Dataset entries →

········

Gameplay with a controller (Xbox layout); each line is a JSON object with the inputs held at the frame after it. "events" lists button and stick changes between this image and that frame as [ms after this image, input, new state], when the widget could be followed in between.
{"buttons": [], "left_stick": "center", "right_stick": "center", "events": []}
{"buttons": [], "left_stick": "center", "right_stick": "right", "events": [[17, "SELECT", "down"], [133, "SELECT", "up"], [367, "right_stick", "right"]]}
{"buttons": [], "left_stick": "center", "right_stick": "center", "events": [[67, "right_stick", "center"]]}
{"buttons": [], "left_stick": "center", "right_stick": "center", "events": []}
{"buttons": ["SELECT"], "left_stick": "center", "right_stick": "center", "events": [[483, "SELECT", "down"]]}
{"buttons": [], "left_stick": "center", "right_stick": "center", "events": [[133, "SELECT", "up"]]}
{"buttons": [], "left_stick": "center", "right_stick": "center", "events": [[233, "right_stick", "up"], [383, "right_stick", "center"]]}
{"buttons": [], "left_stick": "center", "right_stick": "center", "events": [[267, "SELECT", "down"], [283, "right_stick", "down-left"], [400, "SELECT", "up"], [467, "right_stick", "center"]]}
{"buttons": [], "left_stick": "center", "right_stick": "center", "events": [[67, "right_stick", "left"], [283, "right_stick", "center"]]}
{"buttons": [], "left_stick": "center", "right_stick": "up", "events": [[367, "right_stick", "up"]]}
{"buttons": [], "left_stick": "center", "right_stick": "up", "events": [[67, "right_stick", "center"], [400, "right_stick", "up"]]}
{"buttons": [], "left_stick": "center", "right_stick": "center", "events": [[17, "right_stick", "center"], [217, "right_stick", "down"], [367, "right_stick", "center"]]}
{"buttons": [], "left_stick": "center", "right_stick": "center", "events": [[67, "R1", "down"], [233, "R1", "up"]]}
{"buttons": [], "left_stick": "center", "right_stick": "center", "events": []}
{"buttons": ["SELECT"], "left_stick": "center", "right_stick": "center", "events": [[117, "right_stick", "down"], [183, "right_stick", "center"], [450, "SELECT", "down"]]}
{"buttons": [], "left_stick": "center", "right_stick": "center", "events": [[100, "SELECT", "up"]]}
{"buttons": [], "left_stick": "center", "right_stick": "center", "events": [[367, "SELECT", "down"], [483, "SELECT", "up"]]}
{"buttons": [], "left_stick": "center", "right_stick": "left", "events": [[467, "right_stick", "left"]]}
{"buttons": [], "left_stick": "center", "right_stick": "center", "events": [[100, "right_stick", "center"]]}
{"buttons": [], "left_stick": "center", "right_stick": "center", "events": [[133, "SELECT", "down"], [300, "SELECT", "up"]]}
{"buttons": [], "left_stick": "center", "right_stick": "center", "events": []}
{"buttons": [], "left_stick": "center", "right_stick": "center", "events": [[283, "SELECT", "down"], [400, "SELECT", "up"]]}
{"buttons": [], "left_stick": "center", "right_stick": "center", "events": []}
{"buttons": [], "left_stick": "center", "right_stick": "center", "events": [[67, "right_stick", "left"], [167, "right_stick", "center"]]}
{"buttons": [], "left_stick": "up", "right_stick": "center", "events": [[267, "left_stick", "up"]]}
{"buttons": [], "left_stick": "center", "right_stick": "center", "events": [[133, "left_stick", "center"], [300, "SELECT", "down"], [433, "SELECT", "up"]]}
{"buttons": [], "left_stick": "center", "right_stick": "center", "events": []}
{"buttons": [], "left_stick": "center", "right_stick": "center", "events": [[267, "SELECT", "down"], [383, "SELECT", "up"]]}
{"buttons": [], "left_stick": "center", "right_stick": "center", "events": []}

········

What you have to do →
All of the records must be repeated exactly.

Reply →
Gameplay with a controller (Xbox layout); each line is a JSON object with the inputs held at the frame after it. "events" lists button and stick changes between this image and that frame as [ms after this image, input, new state], when the widget could be followed in between.
{"buttons": [], "left_stick": "center", "right_stick": "center", "events": []}
{"buttons": [], "left_stick": "center", "right_stick": "right", "events": [[17, "SELECT", "down"], [133, "SELECT", "up"], [367, "right_stick", "right"]]}
{"buttons": [], "left_stick": "center", "right_stick": "center", "events": [[67, "right_stick", "center"]]}
{"buttons": [], "left_stick": "center", "right_stick": "center", "events": []}
{"buttons": ["SELECT"], "left_stick": "center", "right_stick": "center", "events": [[483, "SELECT", "down"]]}
{"buttons": [], "left_stick": "center", "right_stick": "center", "events": [[133, "SELECT", "up"]]}
{"buttons": [], "left_stick": "center", "right_stick": "center", "events": [[233, "right_stick", "up"], [383, "right_stick", "center"]]}
{"buttons": [], "left_stick": "center", "right_stick": "center", "events": [[267, "SELECT", "down"], [283, "right_stick", "down-left"], [400, "SELECT", "up"], [467, "right_stick", "center"]]}
{"buttons": [], "left_stick": "center", "right_stick": "center", "events": [[67, "right_stick", "left"], [283, "right_stick", "center"]]}
{"buttons": [], "left_stick": "center", "right_stick": "up", "events": [[367, "right_stick", "up"]]}
{"buttons": [], "left_stick": "center", "right_stick": "up", "events": [[67, "right_stick", "center"], [400, "right_stick", "up"]]}
{"buttons": [], "left_stick": "center", "right_stick": "center", "events": [[17, "right_stick", "center"], [217, "right_stick", "down"], [367, "right_stick", "center"]]}
{"buttons": [], "left_stick": "center", "right_stick": "center", "events": [[67, "R1", "down"], [233, "R1", "up"]]}
{"buttons": [], "left_stick": "center", "right_stick": "center", "events": []}
{"buttons": ["SELECT"], "left_stick": "center", "right_stick": "center", "events": [[117, "right_stick", "down"], [183, "right_stick", "center"], [450, "SELECT", "down"]]}
{"buttons": [], "left_stick": "center", "right_stick": "center", "events": [[100, "SELECT", "up"]]}
{"buttons": [], "left_stick": "center", "right_stick": "center", "events": [[367, "SELECT", "down"], [483, "SELECT", "up"]]}
{"buttons": [], "left_stick": "center", "right_stick": "left", "events": [[467, "right_stick", "left"]]}
{"buttons": [], "left_stick": "center", "right_stick": "center", "events": [[100, "right_stick", "center"]]}
{"buttons": [], "left_stick": "center", "right_stick": "center", "events": [[133, "SELECT", "down"], [300, "SELECT", "up"]]}
{"buttons": [], "left_stick": "center", "right_stick": "center", "events": []}
{"buttons": [], "left_stick": "center", "right_stick": "center", "events": [[283, "SELECT", "down"], [400, "SELECT", "up"]]}
{"buttons": [], "left_stick": "center", "right_stick": "center", "events": []}
{"buttons": [], "left_stick": "center", "right_stick": "center", "events": [[67, "right_stick", "left"], [167, "right_stick", "center"]]}
{"buttons": [], "left_stick": "up", "right_stick": "center", "events": [[267, "left_stick", "up"]]}
{"buttons": [], "left_stick": "center", "right_stick": "center", "events": [[133, "left_stick", "center"], [300, "SELECT", "down"], [433, "SELECT", "up"]]}
{"buttons": [], "left_stick": "center", "right_stick": "center", "events": []}
{"buttons": [], "left_stick": "center", "right_stick": "center", "events": [[267, "SELECT", "down"], [383, "SELECT", "up"]]}
{"buttons": [], "left_stick": "center", "right_stick": "center", "events": []}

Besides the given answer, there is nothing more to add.